It's useful to look through the list of installed programs from the control panel. Anything you can't recognize can most likely be uninstalled. Unnecessary services can be disabled from the services panel(Start->Run->"services.msc") if you know what you're doing. Sometimes there's also useless stuff in the Startup folder that can be deleted(Start->All programs->Startup) and also the Startup key in the registry(can be accessed via "Start->Run->"msconfig"->Startup).
I like to completely reinstall Windows every 1-2 years to make it run at optimal speed. A nice trick is to use an nLited
installation disk as this will only install the things you need. I've even been able to install a vLited
Windows 7 on a netbook with a 4GB disk and it runs great for what it's meant to do.
If you want a responsive system, then keeping your hardware up-to-date is quite important. For me, this means having at least a Geforce 8 or equivalent GPU, two CPU cores and a modern harddrive.
Running under the Administrator account leaves a lot of backdoors open, but on XP a limited account is quite annoying to use. The vastly improved security model of NT6 (Vista and 7) does make things easier though. Currently this isn't a problem in the Linux community, because most Linux users know computers well and know the possible consequences of running under the root account and how to effectively switch between root and normal accounts. However, for those coming from a Windows background, it might be tempting to always use the root account for convenience, even though it's potentially more dangerous.

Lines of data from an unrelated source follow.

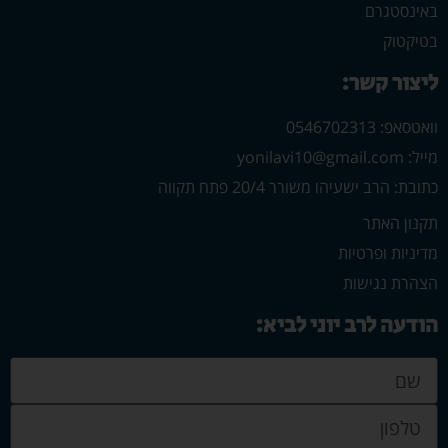
באינסטגרם
בטיקטוק
ליצור קשר:
וואטסאפ: 0546702313
מייל: yonilavi10@gmail.com
כתובת: הרב ישעיהו משורר 20/4 פתח תקווה
תקנון האתר
מדיניות ופרטיות
הצהרת נגישות
הודעה לרב יוני לביא:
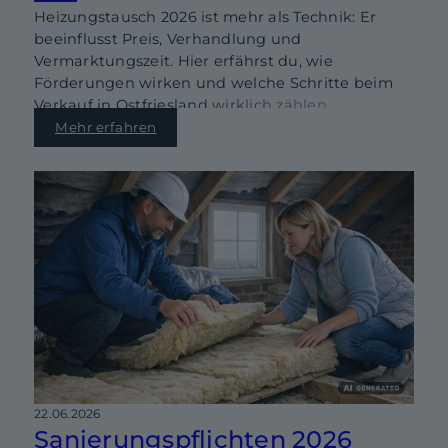
Heizungstausch 2026 ist mehr als Technik: Er
beeinflusst Preis, Verhandlung und
Vermarktungszeit. Hier erfährst du, wie
Förderungen wirken und welche Schritte beim
Verkauf in Ostfriesland wirklich zählen.
Mehr erfahren
22.06.2026
Sanierungspflichten 2026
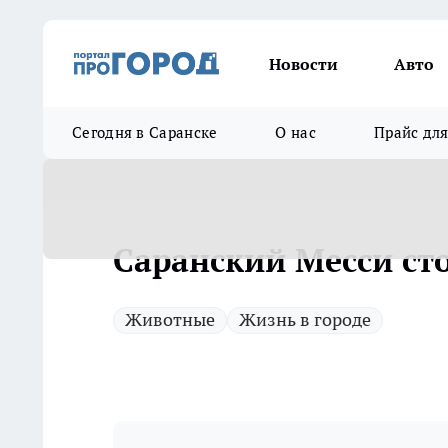
Новости
Авто
Сегодня в Саранске
О нас
Прайс дл
Саранский Месси сто
Животные
Жизнь в городе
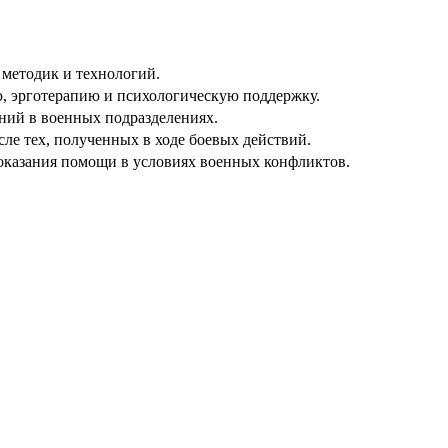
 методик и технологий.
, эрготерапию и психологическую поддержку.
ний в военных подразделениях.
ле тех, полученных в ходе боевых действий.
оказания помощи в условиях военных конфликтов.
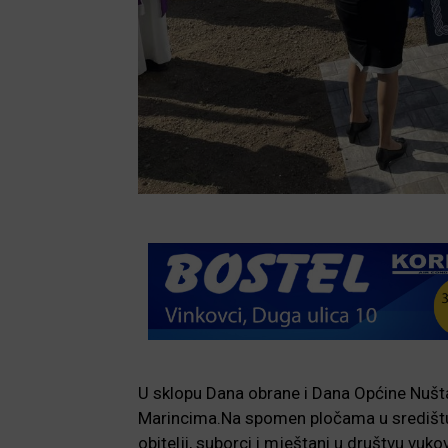
U sklopu Dana obrane i Dana Općine Nuštar
Marincima.Na spomen pločama u središtu 
obitelji, suborci i mještani u društvu vu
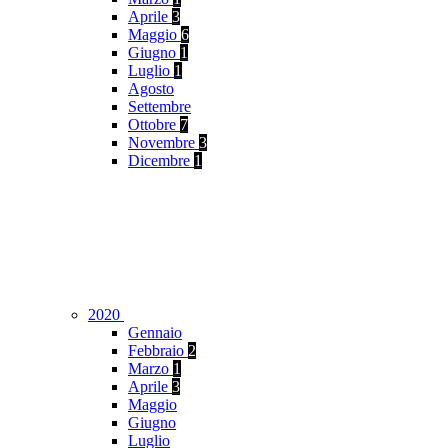
Aprile
3
Maggio
6
Giugno
1
Luglio
1
Agosto
Settembre
Ottobre
7
Novembre
3
Dicembre
1
2020
Gennaio
Febbraio
2
Marzo
1
Aprile
3
Maggio
Giugno
Luglio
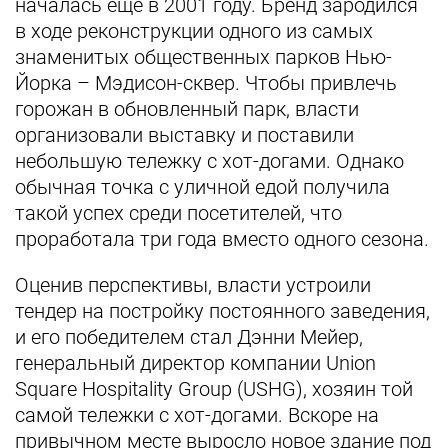
началась еще в 2001 году. Бренд зародился
в ходе реконструкции одного из самых
знаменитых общественных парков Нью-
Йорка – Мэдисон-сквер. Чтобы привлечь
горожан в обновленный парк, власти
организовали выставку и поставили
небольшую тележку с хот-догами. Однако
обычная точка с уличной едой получила
такой успех среди посетителей, что
проработала три года вместо одного сезона.
Оценив перспективы, власти устроили
тендер на постройку постоянного заведения,
и его победителем стал Дэнни Мейер,
генеральный директор компании Union
Square Hospitality Group (USHG), хозяин той
самой тележки с хот-догами. Вскоре на
привычном месте выросло новое здание под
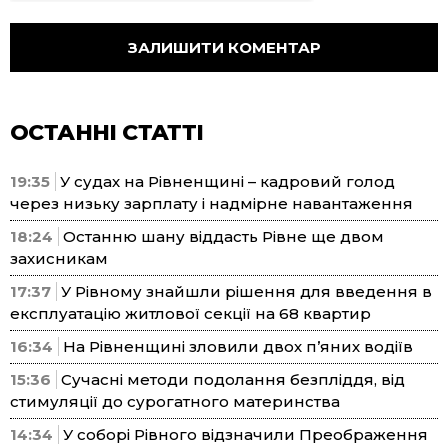
ОСТАННІ СТАТТІ
19:35
У судах на Рівненщині – кадровий голод
через низьку зарплату і надмірне навантаження
18:24
Останню шану віддасть Рівне ще двом
захисникам
17:37
У Рівному знайшли рішення для введення в
експлуатацію житлової секції на 68 квартир
16:34
На Рівненщині зловили двох п’яних водіїв
15:36
Сучасні методи подолання безпліддя, від
стимуляції до сурогатного материнства
14:34
У соборі Рівного відзначили Преображення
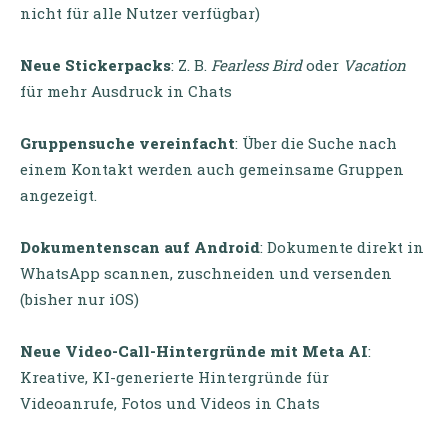
nicht für alle Nutzer verfügbar)
Neue Stickerpacks
: Z. B.
Fearless Bird
oder
Vacation
für mehr Ausdruck in Chats
Gruppensuche vereinfacht
: Über die Suche nach
einem Kontakt werden auch gemeinsame Gruppen
angezeigt.
Dokumentenscan auf Android
: Dokumente direkt in
WhatsApp scannen, zuschneiden und versenden
(bisher nur iOS)
Neue Video-Call-Hintergründe mit Meta AI
:
Kreative, KI-generierte Hintergründe für
Videoanrufe, Fotos und Videos in Chats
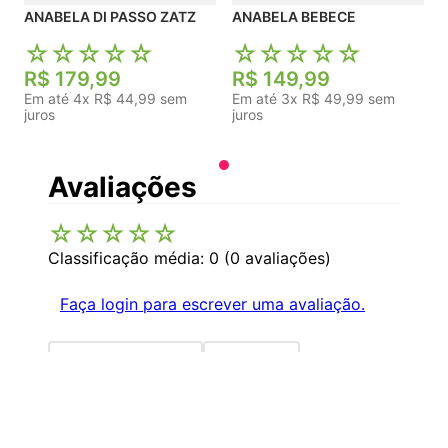
ANABELA DI PASSO ZATZ
ANABELA BEBECE
☆
☆
☆
☆
☆
☆
☆
☆
☆
☆
R$
179
,
99
R$
149
,
99
Em até
4
x
R$
44
,
99
sem
Em até
3
x
R$
49
,
99
sem
juros
juros
Avaliações
☆
☆
☆
☆
☆
Classificação média: 0
(0 avaliações)
Faça login para escrever uma avaliação.
Mais recentes
Todos
Nenhuma avaliação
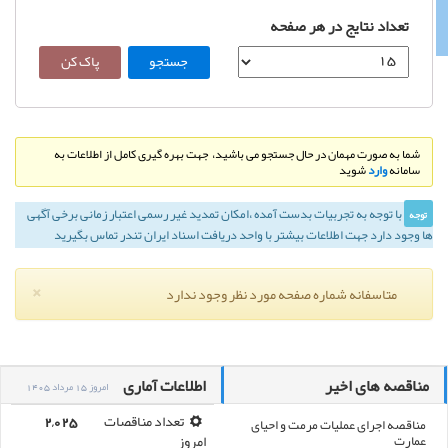
تعداد نتایج در هر صفحه
شما به صورت مهمان در حال جستجو می باشید، جهت بهره گیری کامل از اطلاعات به
سامانه
وارد
شوید
با توجه به تجربيات بدست آمده ،‌امكان تمديد غير رسمی اعتبار زمانی برخی آگهی
توجه
ها وجود دارد جهت اطلاعات بیشتر با واحد دریافت اسناد ایران تندر تماس بگیرید
×
متاسفانه شماره صفحه مورد نظر وجود ندارد
مناقصه های اخیر
اطلاعات آماری
امروز 15 مرداد 1405
مناقصه اجرای عملیات مرمت و احیای
تعداد مناقصات
2,025
عمارت
امروز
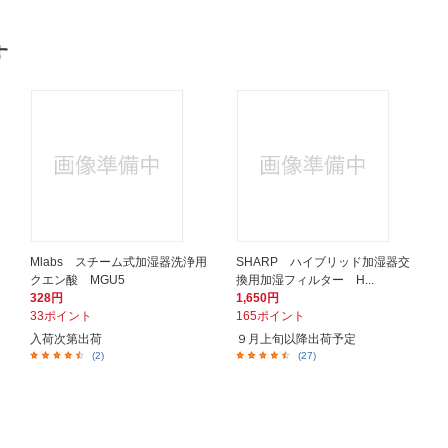
す
Mlabs スチーム式加湿器洗浄用
SHARP ハイブリッド加湿器交
クエン酸 MGU5
換用加湿フィルター H...
328円
1,650円
33ポイント
165ポイント
入荷次第出荷
９月上旬以降出荷予定
(2)
(27)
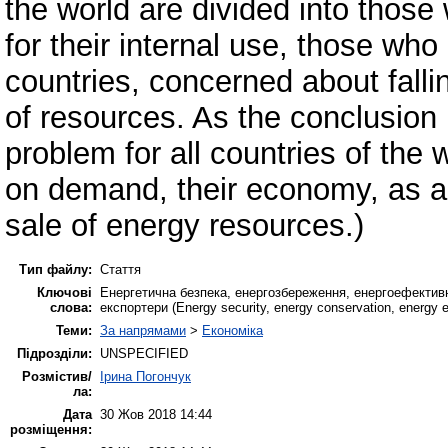
the world are divided into those
for their internal use, those wh
countries, concerned about falli
of resources. As the conclusion i
problem for all countries of the
on demand, their economy, as a 
sale of energy resources.)
Тип файлу:
Стаття
Ключові
Eнергетична безпека, енергозбереження, енергоефективніс
слова:
експортери (Energy security, energy conservation, energy effi
Теми:
За напрямами
>
Економіка
Підрозділи:
UNSPECIFIED
Розмістив/
Ірина Погончук
ла:
Дата
30 Жов 2018 14:44
розміщення:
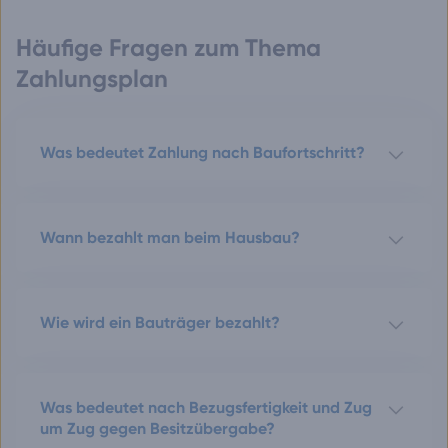
Häufige Fragen zum Thema
Zahlungsplan
Was bedeutet Zahlung nach Baufortschritt?
Wann bezahlt man beim Hausbau?
Wie wird ein Bauträger bezahlt?
Was bedeutet nach Bezugsfertigkeit und Zug
um Zug gegen Besitzübergabe?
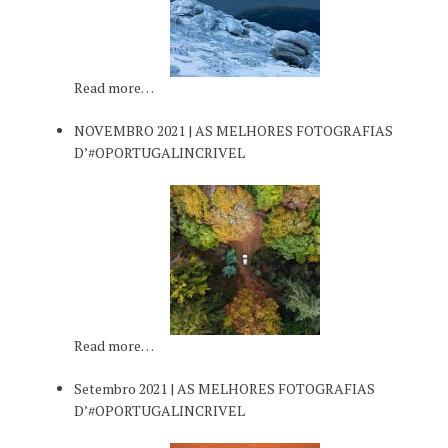
Read more…
NOVEMBRO 2021 | AS MELHORES FOTOGRAFIAS
D’#OPORTUGALINCRIVEL
Read more…
Setembro 2021 | AS MELHORES FOTOGRAFIAS
D’#OPORTUGALINCRIVEL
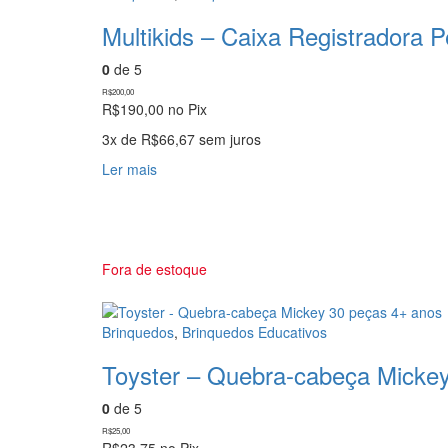
Multikids – Caixa Registradora 
0
de 5
R$
200,00
R$
190,00
no Pix
3x de
R$
66,67
sem juros
Ler mais
Fora de estoque
Brinquedos
,
Brinquedos Educativos
Toyster – Quebra-cabeça Micke
0
de 5
R$
25,00
R$
23,75
no Pix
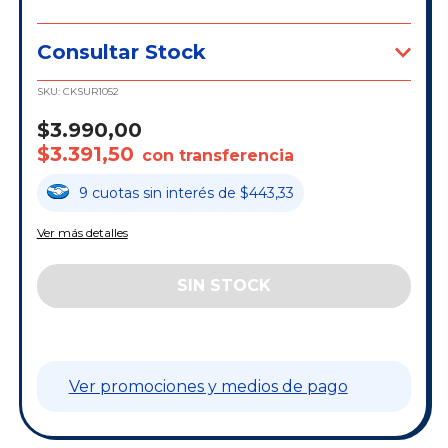
Consultar Stock
SKU:
CKSUR1052
$3.990,00
$3.391,50
con transferencia
9
cuotas
sin interés
de
$443,33
Ver más detalles
Ver promociones y medios de pago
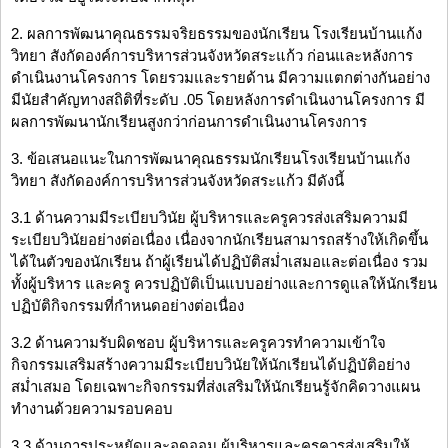
2. ผลการพัฒนาคุณธรรมจริยธรรมของนักเรียน โรงเรียนบ้านแก้ง
วิทยา สังกัดองค์การบริหารส่วนจังหวัดสระแก้ว ก่อนและหลังการ
ดำเนินงานโครงการ โดยรวมและรายด้าน มีความแตกต่างกันอย่าง
มีนัยสำคัญทางสถิติที่ระดับ .05 โดยหลังการดำเนินงานโครงการ มี
ผลการพัฒนานักเรียนสูงกว่าก่อนการดำเนินงานโครงการ
3. ข้อเสนอแนะในการพัฒนาคุณธรรมนักเรียนโรงเรียนบ้านแก้ง
วิทยา สังกัดองค์การบริหารส่วนจังหวัดสระแก้ว มีดังนี้
3.1 ด้านความมีระเบียบวินัย ผู้บริหารและครูควรส่งเสริมความมี
ระเบียบวินัยอย่างต่อเนื่อง เนื่องจากนักเรียนสามารถสร้างให้เกิดขึ้น
ได้ในตัวของนักเรียน ถ้าผู้เรียนได้ปฏิบัติสม่ำเสมอและต่อเนื่อง รวม
ทั้งผู้บริหาร และครู ควรปฏิบัติเป็นแบบอย่างและการดูแลให้นักเรียน
ปฏิบัติกิจกรรมที่กำหนดอย่างต่อเนื่อง
3.2 ด้านความรับผิดชอบ ผู้บริหารและครูควรทำความเข้าใจ
กิจกรรมเสริมสร้างความมีระเบียบวินัยให้นักเรียนได้ปฏิบัติอย่าง
สม่ำเสมอ โดยเฉพาะกิจกรรมที่ส่งเสริมให้นักเรียนรู้จักคิดวางแผน
ทำงานด้วยความรอบคอบ
3.3 ด้านการประหยัดและอดออม ผู้บริหารและครูควรส่งเสริมให้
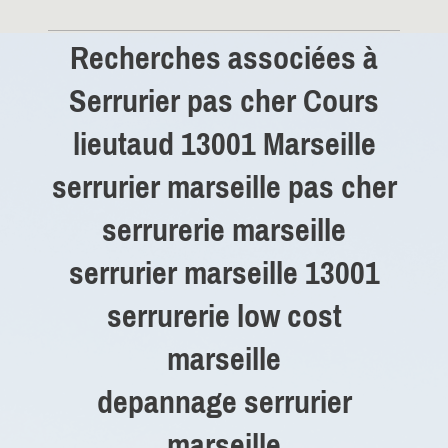
Recherches associées à
Serrurier pas cher Cours
lieutaud 13001 Marseille
serrurier marseille pas cher
serrurerie marseille
serrurier marseille 13001
serrurerie low cost
marseille
depannage serrurier
marseille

If you want to use Linux, then it's important to know a few things. Firstly, it's an OS made by developers for developers. A lot of things don't make sense to the casual users. For example, it's hard to get by for a long time without having to use the shell prompt to accomplish some task. Secondly, Linux comes in many variations(distributions). You might have to go through several distros before you find one that suits your needs the best. My favourites are Sabayon
, both of which I use for very different purposes(one as a desktop OS, the other as a lightweight server). Thirdly, hardware support is not quite there yet. For example, even though NVidia and ATI have started making relatively decent drivers for Linux, they're still not compatible with every distro. This has kept game developers from making any larger games for this platform.
Well, that's how I see it. I hope it helps!